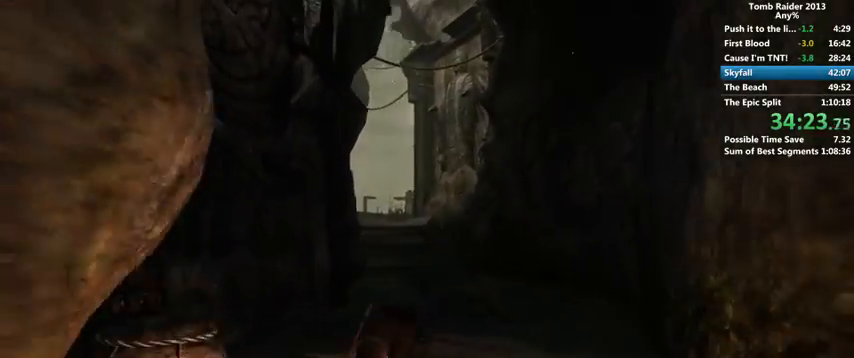
Gameplay with keyboard and mouse; each line is a JSON object with the keys and mouse buttons held at the frame after it. "events" lists presses ("down") and releases ("up") of "1", "2", "3", "4", "5", "6", "a", "alt", "b", "c", "caps_lock", "ctrl", "d", "down", "e", "f", "g", "h", "left", "q", "r", "right", "s", "shift", "space", "t", "tab", "up", "v", "w", "x", "y", "z", "mouse_left", "mouse_wheel" and "mouse_right" between this image and that frame as [ms after this image, input, new state], when the widget could be followed in between. "mouse_left", "mouse_wheel", "mouse_right" = the "left", "wheel", "right" buttons of the "mouse" list. No other keys are recorded. "wheel" means that the mouse wheel is clicked or scrolled. Mouse movement is not recorded.
{"keys": ["space", "w"], "mouse": [], "events": [[100, "space", "down"], [133, "space", "up"], [233, "space", "down"], [300, "space", "up"], [400, "space", "down"]]}
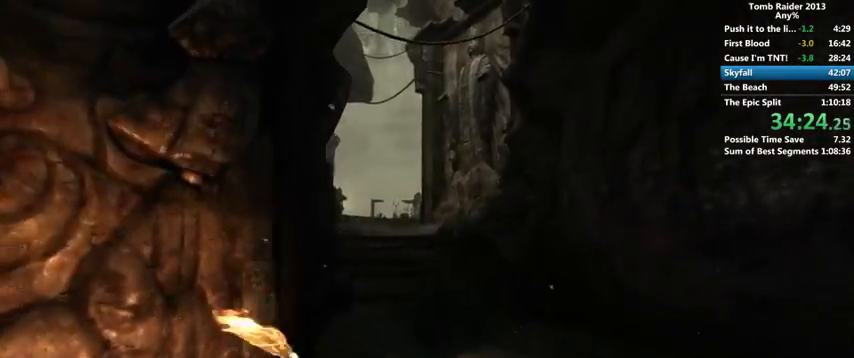
{"keys": ["space", "w"], "mouse": [], "events": [[100, "space", "up"], [200, "space", "down"], [267, "space", "up"], [333, "space", "down"], [400, "space", "up"], [500, "space", "down"]]}
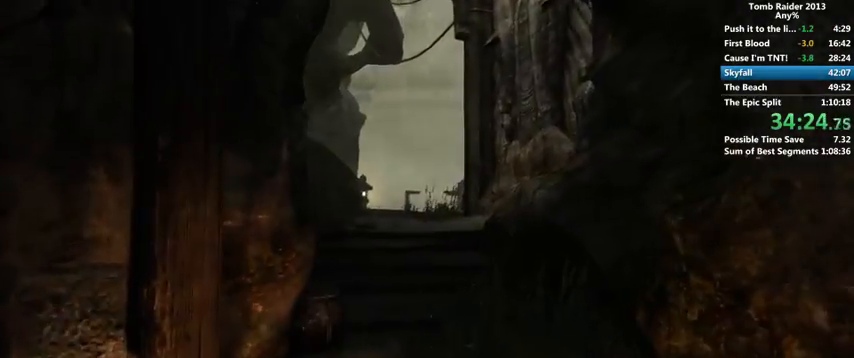
{"keys": ["space", "w"], "mouse": [], "events": [[67, "space", "up"], [167, "space", "down"], [233, "space", "up"], [300, "space", "down"], [367, "space", "up"], [467, "space", "down"]]}
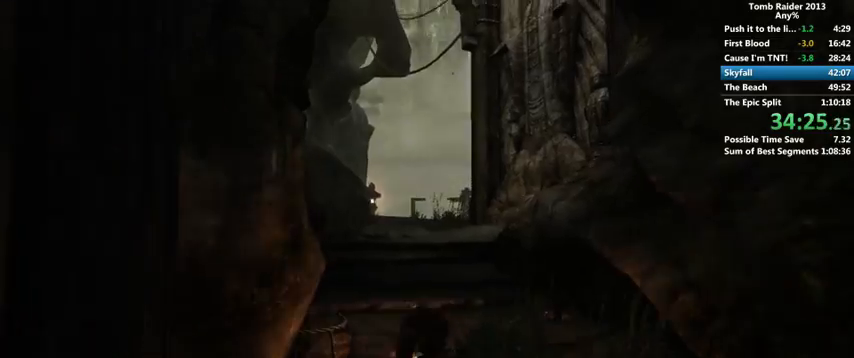
{"keys": ["w"], "mouse": [], "events": [[33, "space", "up"], [133, "space", "down"], [200, "space", "up"], [300, "space", "down"], [367, "space", "up"], [467, "space", "down"], [500, "space", "up"]]}
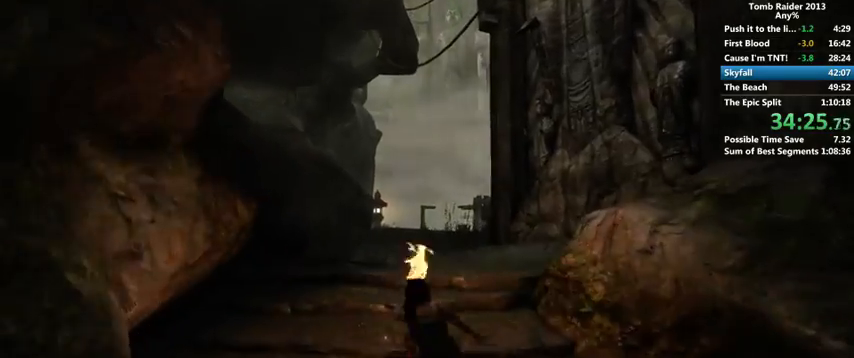
{"keys": ["w"], "mouse": [], "events": [[100, "space", "down"], [167, "space", "up"], [267, "space", "down"], [300, "space", "up"], [433, "space", "down"], [500, "space", "up"]]}
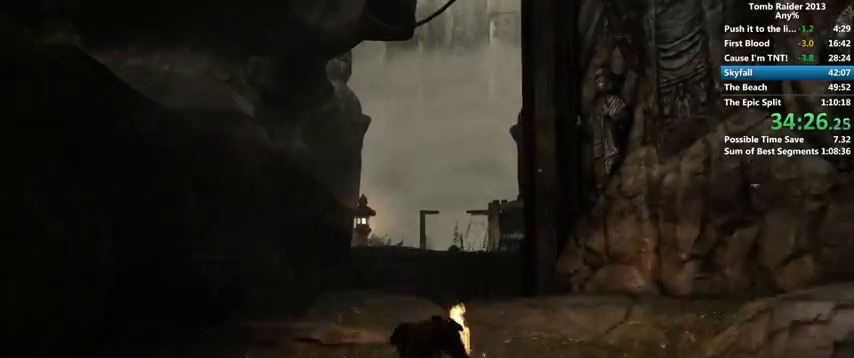
{"keys": ["w"], "mouse": [], "events": [[233, "space", "down"], [267, "space", "up"], [400, "space", "down"], [433, "space", "up"]]}
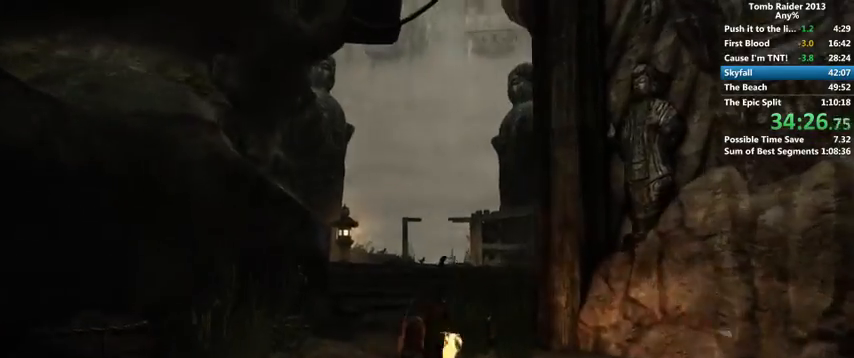
{"keys": ["w"], "mouse": [], "events": [[67, "space", "down"], [100, "space", "up"], [200, "space", "down"], [267, "space", "up"], [367, "space", "down"], [400, "space", "up"]]}
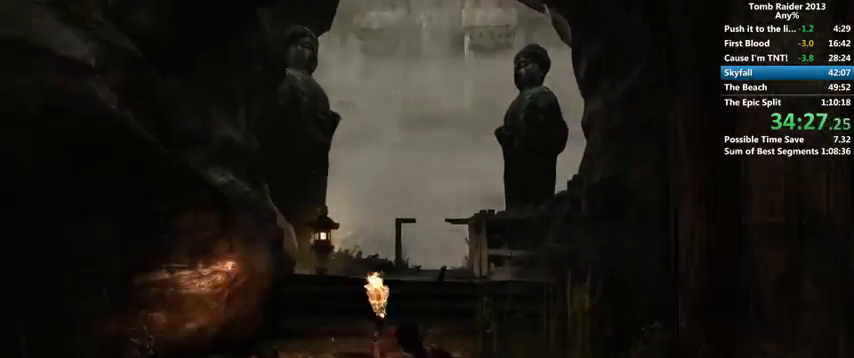
{"keys": ["space", "w"], "mouse": [], "events": [[33, "space", "down"], [100, "space", "up"], [200, "space", "down"], [233, "space", "up"], [333, "space", "down"], [400, "space", "up"], [500, "space", "down"]]}
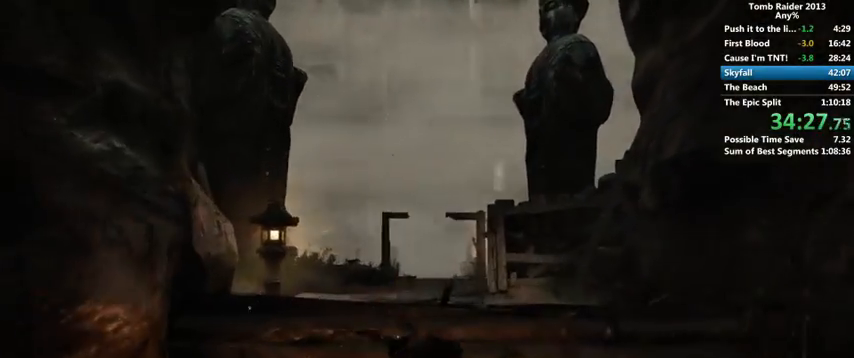
{"keys": ["space", "w"], "mouse": [], "events": [[67, "space", "up"], [167, "space", "down"], [200, "space", "up"], [333, "space", "down"], [400, "space", "up"], [500, "space", "down"]]}
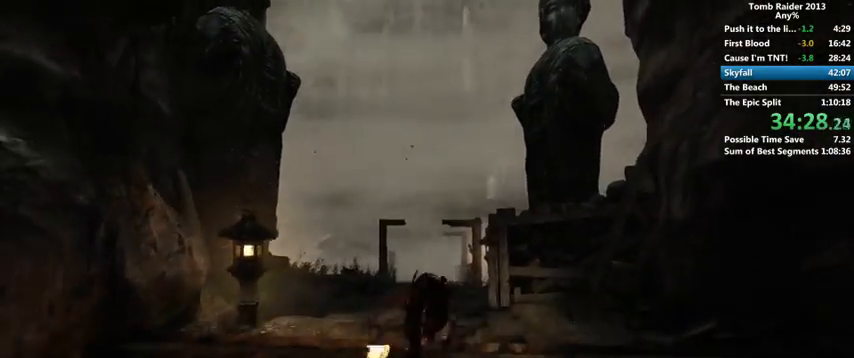
{"keys": ["w"], "mouse": [], "events": [[67, "space", "up"], [133, "space", "down"], [200, "space", "up"], [300, "space", "down"], [367, "space", "up"], [467, "space", "down"], [500, "space", "up"]]}
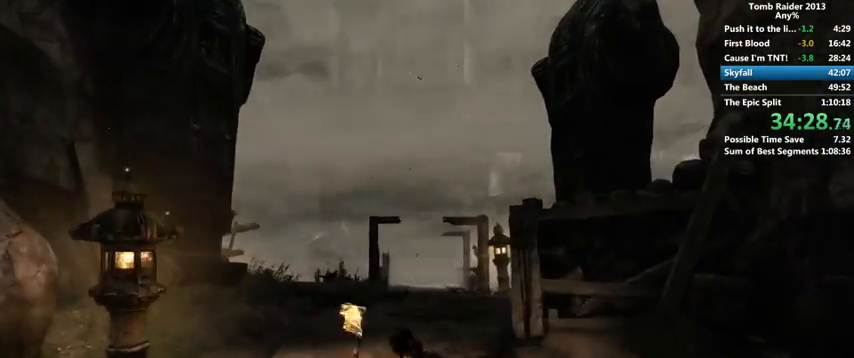
{"keys": ["w"], "mouse": [], "events": [[100, "space", "down"], [200, "space", "up"], [267, "space", "down"], [300, "space", "up"], [400, "space", "down"], [500, "space", "up"]]}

......

Assigned task — Would you transcribe each of the entries exactly, skipping the pictures?

Response area —
Gameplay with keyboard and mouse; each line is a JSON object with the keys and mouse buttons held at the frame after it. "events" lists presses ("down") and releases ("up") of "1", "2", "3", "4", "5", "6", "a", "alt", "b", "c", "caps_lock", "ctrl", "d", "down", "e", "f", "g", "h", "left", "q", "r", "right", "s", "shift", "space", "t", "tab", "up", "v", "w", "x", "y", "z", "mouse_left", "mouse_wheel" and "mouse_right" between this image and that frame as [ms after this image, input, new state], when the widget could be followed in between. "mouse_left", "mouse_wheel", "mouse_right" = the "left", "wheel", "right" buttons of the "mouse" list. No other keys are recorded. "wheel" means that the mouse wheel is clicked or scrolled. Mouse movement is not recorded.
{"keys": ["space", "w"], "mouse": [], "events": [[100, "space", "down"], [133, "space", "up"], [233, "space", "down"], [300, "space", "up"], [400, "space", "down"]]}
{"keys": ["space", "w"], "mouse": [], "events": [[100, "space", "up"], [200, "space", "down"], [267, "space", "up"], [333, "space", "down"], [400, "space", "up"], [500, "space", "down"]]}
{"keys": ["space", "w"], "mouse": [], "events": [[67, "space", "up"], [167, "space", "down"], [233, "space", "up"], [300, "space", "down"], [367, "space", "up"], [467, "space", "down"]]}
{"keys": ["w"], "mouse": [], "events": [[33, "space", "up"], [133, "space", "down"], [200, "space", "up"], [300, "space", "down"], [367, "space", "up"], [467, "space", "down"], [500, "space", "up"]]}
{"keys": ["w"], "mouse": [], "events": [[100, "space", "down"], [167, "space", "up"], [267, "space", "down"], [300, "space", "up"], [433, "space", "down"], [500, "space", "up"]]}
{"keys": ["w"], "mouse": [], "events": [[233, "space", "down"], [267, "space", "up"], [400, "space", "down"], [433, "space", "up"]]}
{"keys": ["w"], "mouse": [], "events": [[67, "space", "down"], [100, "space", "up"], [200, "space", "down"], [267, "space", "up"], [367, "space", "down"], [400, "space", "up"]]}
{"keys": ["space", "w"], "mouse": [], "events": [[33, "space", "down"], [100, "space", "up"], [200, "space", "down"], [233, "space", "up"], [333, "space", "down"], [400, "space", "up"], [500, "space", "down"]]}
{"keys": ["space", "w"], "mouse": [], "events": [[67, "space", "up"], [167, "space", "down"], [200, "space", "up"], [333, "space", "down"], [400, "space", "up"], [500, "space", "down"]]}
{"keys": ["w"], "mouse": [], "events": [[67, "space", "up"], [133, "space", "down"], [200, "space", "up"], [300, "space", "down"], [367, "space", "up"], [467, "space", "down"], [500, "space", "up"]]}
{"keys": ["w"], "mouse": [], "events": [[100, "space", "down"], [200, "space", "up"], [267, "space", "down"], [300, "space", "up"], [400, "space", "down"], [500, "space", "up"]]}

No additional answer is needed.